Ia tersenyum, sekilas melirikku, menyentuh tanganku sejenak. “Kan sudah kubilang kalau aku kangen. Lagian apa salahnya menjemput istri sendiri? Kamu tidak senang?”
“Tentu saja aku senang, Bang. Hanya saja, rasanya aneh. Karena ini pertama kalinya, Abang mau menjemputku. Biasanya kan ... “
“Aku sengaja meluangkan waktu untukmu, sudah seminggu kita tidak saling bersama. Oh ya, aku sudah pesan tempat untuk kita makan malam hari ini. Jadi, nanti selepas magrib, kita makan di luar saja, jadi kamu tak perlu repot memasak.”
Baru saja aku hendak menjawab, ia sudah berkata lagi, “kita sekarang mampir ke butik dulu, kita beli beberapa gamis dan jilbab untukmu. Sejak menikah, aku belum pernah membelikanmu baju. Maafkan aku!”
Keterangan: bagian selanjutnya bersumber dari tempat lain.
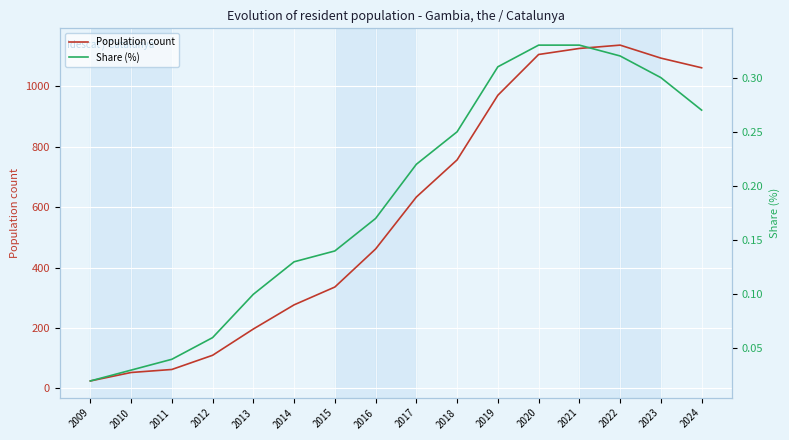

Reading left to right, extract all data points from this chart.

Population count: 25.0	53.0	63.0	110.0	197.0	277.0	336.0	462.0	634.0	757.0	971.0	1106.0	1126.0	1137.0	1094.0	1062.0
Share (%): 0.0	0.0	0.0	0.1	0.1	0.1	0.1	0.2	0.2	0.2	0.3	0.3	0.3	0.3	0.3	0.3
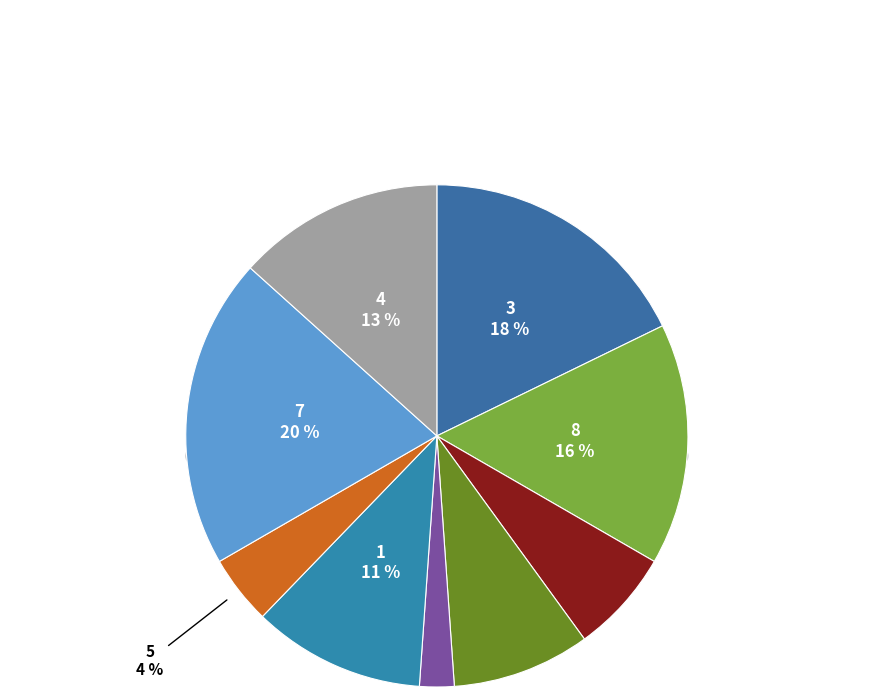

To the nearest percent, what is the difference between the largest and smallest slice percentages?

18%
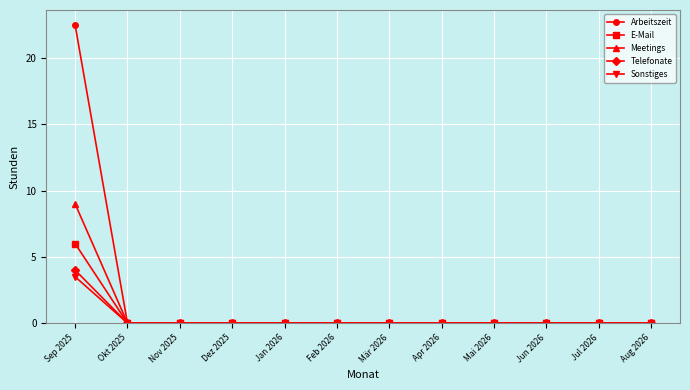

List the series in order of their peak value, lowest first.

Sonstiges, Telefonate, E-Mail, Meetings, Arbeitszeit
Aku semakin bingung dengan sikapnya. Padahal aku merasa masih punya banyak pakaian, dan masih ada beberapa gamis hadiah dari kolega bisnisnya saat pernikahan kami yang belum tersentuh sama sekali.
“Jangan menolak, aku tak suka jika keinginanku ditolak.” Seperti tahu apa yang hendak kukatakan, pria itu sudah mendahuluiku. Hanya bisa terdiam penuh tanda tanya sepanjang perjalanan.
***
Dengan mengenakan gamis soft green dan jilbab segi empat dengan motif bunga senada, gamis yang tadi ia beliakan untukku, kami pun berangkat. Sepanjang perjalanan ini ia tak banyak bicara, seperti biasanya. Hingga kami pun sampai di tempat tujuan.
Darahku berdesir, jantungku berdetak kencang saat mobil yang dikendarainya memasuki pelataran parkir sebuah restoran ternama di kota Bukittinggi. Sebuah restoran yang letaknya berdampingan dengan hotel bintang lima, di mana pemilik hotel dan restoran itu adalah orang yang sama.
‘Kenapa harus ke tempat ini?Apa dia tidak tahu kalau ... ,’
“Ayo Sayang, kamu tunggu apa lagi?” Suara Zein membuatku tersadar dari lamunan. Pria itu sudah membukakan pintu mobil untukku.
“Eh, iya Bang.” sahutku gugup seraya melangkah turun.
Zein menutup pintu mobil. Lalu setelah memastikan mobil terkunci, ia dengan sigap menggandeng tanganku masuk ke restoran itu.
... dan jantungku masih berdetak tak karuan. Panas dingin rasanya tubuh ini.
“Kayla, kamu baik-baik saja?” tanyanya saat kami sudah berada di meja yang sebelumnya sudah di pesan oleh Zein.
Aku mengangguk, “iya, aku baik-baik saja.”
“Kamu pucat, kamu sakit?” Terkejut saat punggung tangan Zein meraba dahiku.
“Tidak, aku baik-baik saja.” sahutku cepat. Aku masih berusaha mengatur degup jantungku.
Zein menggenggam jemariku di atas meja sambil tersenyum memandangku. Ada apa dengan pria ini? Dia begitu berbeda dari biasanya. Semoga dia tak menyadari apa yang sedang terjadi dengan istrinya ini.
“Selamat malam, bapak dan ibu, saya sebagai kepala chef di sini ingin ... “ seorang lelaki hadir di antara kami, ucapannya terputus saat mataku dan matanya saling beradu. ... dan rasa sesak itu kian memenuhi rongga dada, hingga aku merasa kesulitan untuk bernapas.